3. Aux termes de l'article 8 de la convention européenne des droits de l'homme et des libertés fondamentales : " 1. Toute personne a droit au respect de sa vie privée et familiale, de son domicile et de sa correspondance. / 2. Il ne peut y avoir ingérence d'une autorité publique dans l'exercice de ce droit que pour autant que cette ingérence est prévue par la loi et qu'elle constitue une mesure qui, dans une société démocratique, est nécessaire à la sécurité nationale, à la sûreté publique, au bien-être économique du pays, à la défense de l'ordre et à la prévention des infractions pénales, à la protection de la santé ou de la morale, ou à la protection des droits et libertés d'autrui ".

4. Il ressort des pièces du dossier, ainsi que rappelé au point 1, que la mère des requérantes et leurs deux frères se sont vu délivrer des visas de long séjour pour rejoindre leur père, réfugié en France, et ont, ainsi, vocation à résider sur le territoire français. Il n'est, par ailleurs, pas contesté que Mmes A et C E ont toujours vécu avec les membres de leur famille en Afghanistan, puis en Iran. Par suite, dans les circonstances très particulières de l'espèce, et alors même que les requérantes, âgées de plus de vingt ans à la date de la décision attaquée n'établissent pas qu'elles seraient dans une situation de particulière vulnérabilité, ni qu'elles seraient menacées d'expulsion vers l'Afghanistan, la commission de recours contre les décisions de refus de visa d'entrée en France a porté une atteinte disproportionnée au droit des intéressées au respect de leur vie privée familiale et a méconnu les stipulations de l'article 8 de la convention européenne de sauvegarde des droits de l'homme et des libertés fondamentales.

5. Il résulte de tout ce qui précède, sans qu'il soit besoin d'examiner les autres moyens de la requête, que Mmes A et C E sont fondées à demander l'annulation de la décision attaquée.

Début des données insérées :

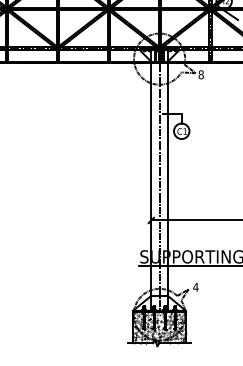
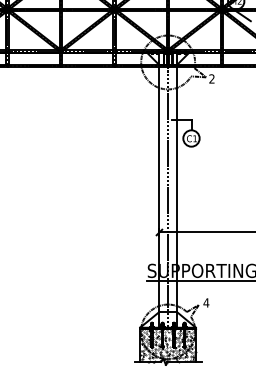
text: (200, 74) -> (211, 78), 8 -> 2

Sur les conclusions à fin d'injonction et d'astreinte :

6. Le présent jugement implique nécessairement qu'il soit procédé à la délivrance des visas sollicités, au profit de Mmes A et Husnar E, dans un délai de deux mois suivant sa notification. Il n'y a pas lieu d'assortir cette injonction d'une astreinte.

Sur les frais liés au litige :

7. Dans les circonstances de l'espèce, il y a lieu de mettre à la charge de l'Etat une somme de 1 200 euros au titre des frais exposés par Mme C E, Mme A E, et M. B H, et non compris dans les dépens.

D E C I D E :

Article 1er : La décision de la commission de recours contre les décisions de refus de visa d'entrée en France du 9 février 2023 est annulée.

Article 2 : Il est enjoint au ministre de l'intérieur et des outre-mer de délivrer à Mme A E et à Mme C E des visas de long séjour dans un délai de deux mois à compter de la notification du présent jugement.

Article 3 : L'Etat versera à Mme C E, à Mme A E, et à M. B H la somme de 1 200 (mille deux cents) euros au titre de l'article L. 761- 1 du code de justice administrative.

Article 2 : Le présent jugement sera notifié à Mme C E, à Mme A E, à M. B I E et au ministre de l'intérieur et des outre-mer.

Délibéré après l'audience du 9 octobre 2023, à laquelle siégeaient :

Mme Chauvet, présidente,

Mme André, première conseillère,

Mme Heng, conseillère.

Rendu public par mise à disposition au greffe le 30 octobre 2023.

La rapporteure,

M. ANDRE

La présidente,

C. CHAUVET

La greffière,

A. VOISIN

La République mande et ordonne au ministre de l'intérieur et des outre-mer en ce qui le concerne ou à tous commissaires de justice à ce requis en ce qui concerne les voies de droit commun contre les parties privées, de pourvoir à l'exécution de la présente décision.